Okay, we're about to open the cap window again for 26..

A

uh We have a lot of open caps, that uh and and more incoming, um so we're gonna need to pay close attention and maybe do some prioritization about which ones we're going to spend our energy on. um I personally I like to in between the code freeze and the kept window opening so like that you know several weeks period I like to try to find tech, debt issues long-standing little ugly, things that I can spend some time on.

A

So I will encourage anybody who finds themselves with a few free minutes. Go peek at one of the code bases that we own and see. If there's not some nasty little work that you can pay down and close one of these old issues documenting some weird behavior or helping fix a flag or whatever we have. We have plenty of debt. If you have trouble finding some. Let me know I'll I'll be happy to help you.

A

We need more docs, yes and the docs that we have are not always coherent. uh I was looking at recently this um debug services dock, which I link people to all the time um it could use a refresh to cover a lot of the newer stuff, um especially like the traffic policy fields. um So there's plenty of debt to do.

D

There is oh sorry, there is one pull request from team banister from documentation to to update the services.
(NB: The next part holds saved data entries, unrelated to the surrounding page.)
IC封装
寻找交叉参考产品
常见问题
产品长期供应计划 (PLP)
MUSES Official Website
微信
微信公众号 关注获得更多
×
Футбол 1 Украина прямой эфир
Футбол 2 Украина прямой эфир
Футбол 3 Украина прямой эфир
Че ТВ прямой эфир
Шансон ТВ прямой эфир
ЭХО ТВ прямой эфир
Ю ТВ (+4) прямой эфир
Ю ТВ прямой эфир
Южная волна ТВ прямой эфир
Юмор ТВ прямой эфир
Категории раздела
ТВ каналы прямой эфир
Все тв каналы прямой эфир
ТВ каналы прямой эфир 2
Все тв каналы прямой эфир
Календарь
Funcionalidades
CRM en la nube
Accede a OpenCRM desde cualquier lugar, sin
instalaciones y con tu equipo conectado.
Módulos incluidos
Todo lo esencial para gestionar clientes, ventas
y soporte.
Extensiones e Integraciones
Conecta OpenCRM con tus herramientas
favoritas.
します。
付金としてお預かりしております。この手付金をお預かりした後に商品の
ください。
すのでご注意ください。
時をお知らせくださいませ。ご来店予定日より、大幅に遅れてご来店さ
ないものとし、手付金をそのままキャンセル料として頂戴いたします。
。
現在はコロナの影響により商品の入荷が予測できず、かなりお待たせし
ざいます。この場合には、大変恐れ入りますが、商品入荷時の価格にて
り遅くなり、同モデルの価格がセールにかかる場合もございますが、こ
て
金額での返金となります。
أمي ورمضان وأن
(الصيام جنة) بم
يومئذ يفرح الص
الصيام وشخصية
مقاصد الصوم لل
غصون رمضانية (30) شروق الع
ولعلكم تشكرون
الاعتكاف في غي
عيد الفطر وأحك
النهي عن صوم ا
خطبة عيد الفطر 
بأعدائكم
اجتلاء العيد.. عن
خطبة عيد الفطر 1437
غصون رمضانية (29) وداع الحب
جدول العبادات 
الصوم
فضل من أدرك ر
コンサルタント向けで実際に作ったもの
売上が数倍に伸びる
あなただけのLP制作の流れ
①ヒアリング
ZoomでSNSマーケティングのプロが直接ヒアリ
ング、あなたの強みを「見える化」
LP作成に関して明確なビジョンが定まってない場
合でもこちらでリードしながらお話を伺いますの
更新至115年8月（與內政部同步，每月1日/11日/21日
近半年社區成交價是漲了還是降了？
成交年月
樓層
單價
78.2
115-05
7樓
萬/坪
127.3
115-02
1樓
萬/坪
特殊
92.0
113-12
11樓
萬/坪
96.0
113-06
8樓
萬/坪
I don't know where, if he merged it or not, but that's uh he will need some help with that. I would try to find it because he.

A

D

To refactor all this documentation- and he has a pr- and I don't remember- I reviewed it before the previous two home, but it was really nice. Let me annotate this.

A

So I was, I was asking someone this week: uh if we have a label that sort of indicates tech, debt right um and the answer is no, we don't, but we can probably assume that the combination of priority backlog or maybe just priority backlog is, is the closest we have to this. So.

A

Good way to go, and maybe maybe life cycle frozen at the same time, there's no reason to age out tech debt really.

A

Okay, uh everybody gets 10 minutes back thanks all for your time. We will see you in two weeks. Don't forget: kubecon is coming up shockingly fast, see you soon, bye.